Discounting and intergenerational equity
  • Reduces the present value of future abatement costs (ceteris paribus), but possibly reduces future relative costs by furnishing cheap technologies and increasing future income levels.
  • Reduces impacts and (ceteris paribus) reduces their present value.
Carbon cycle and radiative change
  • Small increase in near-term, transient CO2 concentration.
  • More early emissions absorbed, thus enabling higher total carbon emissions this century under a given stabilization constraint (to be compensated by lower emissions thereafter).
  • Small decrease in near-term, transient CO2 concentration.
  • Reduces peak rates in temperature change.
Climate change impacts
  • Little evidence about damages from multidecade episodes of relatively rapid change in the past.
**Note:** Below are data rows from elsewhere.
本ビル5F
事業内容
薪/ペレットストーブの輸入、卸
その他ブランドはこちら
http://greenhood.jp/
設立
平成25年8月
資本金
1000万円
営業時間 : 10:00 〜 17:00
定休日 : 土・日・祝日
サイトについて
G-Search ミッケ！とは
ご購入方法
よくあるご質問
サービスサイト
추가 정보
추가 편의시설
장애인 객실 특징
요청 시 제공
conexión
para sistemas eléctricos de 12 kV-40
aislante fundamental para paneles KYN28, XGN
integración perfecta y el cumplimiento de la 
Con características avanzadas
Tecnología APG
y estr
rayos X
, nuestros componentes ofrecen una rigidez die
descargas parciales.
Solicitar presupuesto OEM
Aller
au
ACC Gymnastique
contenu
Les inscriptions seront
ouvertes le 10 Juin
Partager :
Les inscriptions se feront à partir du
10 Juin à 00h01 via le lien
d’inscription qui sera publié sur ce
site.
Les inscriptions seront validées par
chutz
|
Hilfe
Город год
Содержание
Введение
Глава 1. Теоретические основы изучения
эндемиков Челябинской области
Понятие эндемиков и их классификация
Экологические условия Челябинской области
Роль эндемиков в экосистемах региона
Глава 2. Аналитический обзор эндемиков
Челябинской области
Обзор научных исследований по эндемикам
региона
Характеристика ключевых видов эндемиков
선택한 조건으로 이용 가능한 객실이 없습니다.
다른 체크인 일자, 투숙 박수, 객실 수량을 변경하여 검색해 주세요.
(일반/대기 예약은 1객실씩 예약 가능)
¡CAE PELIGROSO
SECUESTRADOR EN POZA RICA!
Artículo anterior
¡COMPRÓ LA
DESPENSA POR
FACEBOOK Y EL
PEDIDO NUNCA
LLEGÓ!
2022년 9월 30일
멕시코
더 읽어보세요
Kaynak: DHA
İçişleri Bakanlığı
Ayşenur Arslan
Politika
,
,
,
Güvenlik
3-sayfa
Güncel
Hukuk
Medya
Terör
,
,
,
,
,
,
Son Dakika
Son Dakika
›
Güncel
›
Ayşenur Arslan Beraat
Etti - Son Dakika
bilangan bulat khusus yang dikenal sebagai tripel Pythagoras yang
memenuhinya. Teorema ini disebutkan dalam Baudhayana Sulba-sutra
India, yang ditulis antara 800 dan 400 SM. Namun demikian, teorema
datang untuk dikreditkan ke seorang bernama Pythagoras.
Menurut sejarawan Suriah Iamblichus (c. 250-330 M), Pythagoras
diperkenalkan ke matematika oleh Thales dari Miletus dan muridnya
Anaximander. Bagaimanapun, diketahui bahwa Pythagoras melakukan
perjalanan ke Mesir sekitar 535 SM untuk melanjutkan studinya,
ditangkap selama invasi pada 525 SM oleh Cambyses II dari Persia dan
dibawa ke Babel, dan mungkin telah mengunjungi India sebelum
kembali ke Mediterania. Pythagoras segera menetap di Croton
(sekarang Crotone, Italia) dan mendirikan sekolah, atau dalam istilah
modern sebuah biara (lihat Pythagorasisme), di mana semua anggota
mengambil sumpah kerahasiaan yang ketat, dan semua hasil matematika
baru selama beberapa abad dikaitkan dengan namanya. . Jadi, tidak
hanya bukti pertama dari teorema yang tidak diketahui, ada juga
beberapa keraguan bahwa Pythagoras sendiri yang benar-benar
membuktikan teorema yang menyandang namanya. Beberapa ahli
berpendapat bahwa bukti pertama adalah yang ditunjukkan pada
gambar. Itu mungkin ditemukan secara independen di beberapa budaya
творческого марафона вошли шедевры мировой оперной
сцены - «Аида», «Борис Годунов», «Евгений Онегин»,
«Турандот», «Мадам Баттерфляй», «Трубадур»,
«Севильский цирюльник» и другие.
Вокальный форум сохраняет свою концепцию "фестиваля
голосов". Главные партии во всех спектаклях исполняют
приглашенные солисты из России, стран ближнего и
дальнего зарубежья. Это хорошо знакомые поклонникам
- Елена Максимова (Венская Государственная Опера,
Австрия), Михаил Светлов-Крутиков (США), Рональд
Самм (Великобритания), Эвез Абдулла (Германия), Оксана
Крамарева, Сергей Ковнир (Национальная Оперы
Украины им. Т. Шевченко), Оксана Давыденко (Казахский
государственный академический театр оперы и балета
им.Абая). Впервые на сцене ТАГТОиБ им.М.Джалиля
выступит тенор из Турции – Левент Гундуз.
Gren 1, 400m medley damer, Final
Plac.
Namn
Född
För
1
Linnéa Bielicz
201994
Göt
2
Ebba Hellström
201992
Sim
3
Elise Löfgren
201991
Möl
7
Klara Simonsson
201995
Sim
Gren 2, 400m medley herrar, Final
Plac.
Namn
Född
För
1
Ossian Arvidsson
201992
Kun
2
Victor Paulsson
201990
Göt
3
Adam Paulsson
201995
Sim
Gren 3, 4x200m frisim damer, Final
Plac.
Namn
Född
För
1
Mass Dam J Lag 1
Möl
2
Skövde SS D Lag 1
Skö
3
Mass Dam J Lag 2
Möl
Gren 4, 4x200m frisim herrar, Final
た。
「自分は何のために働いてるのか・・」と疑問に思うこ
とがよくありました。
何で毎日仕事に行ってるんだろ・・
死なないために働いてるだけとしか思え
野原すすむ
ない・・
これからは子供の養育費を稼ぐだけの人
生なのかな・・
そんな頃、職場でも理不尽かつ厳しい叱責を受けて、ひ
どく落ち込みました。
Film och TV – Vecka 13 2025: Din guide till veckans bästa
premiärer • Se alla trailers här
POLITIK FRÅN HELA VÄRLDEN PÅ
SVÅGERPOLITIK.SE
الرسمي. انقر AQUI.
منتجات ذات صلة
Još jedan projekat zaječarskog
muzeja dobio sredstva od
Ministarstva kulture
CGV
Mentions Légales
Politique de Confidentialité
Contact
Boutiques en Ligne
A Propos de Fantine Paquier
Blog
  • Avoids possibly higher damages caused by faster rates of climate change.

In addition to those emphasized by Wigley et al. (1996; see above), other arguments are proposed that support less stringent near-term emission reductions as well. Most refer to the significant inertia in economic systems. The first argument below is related to the economic lifetime of already installed capital stock. The second points to the possibility of low-cost mitigation technologies becoming available in the future.

Wigley et al. (1996) refer to the inertia of the capital stock. Researchers also identified other fields of inertia such as technological developments and lifestyles. The essential point of inertia in economic structures and processes is that it incurs costs to deviate from it and these costs rise with the speed of deviation. Such changes are often irreversible. The costs stem from premature retirement of the capital stock, sectoral unemployment, switching cost of existing capital, and rising prices of scarce investment goods. Emissions reduction in the present influences the marginal abatement cost in the future. The inertia of technological development arises from the path dependence. The capital stock can be divided into three parts. First, end-use equipment with a relatively short lifetime can be replaced within a few years. Second, infrastructure, buildings, and production processes can be replaced in up to 50 years. Structures of urban form and urban land-use can only be changed over 100 years. The demand and supply of goods and services in these three domains are interrelated in a complex way (Grubb et al., 1995; Grubb, 1997; Jaccard et al., 1997).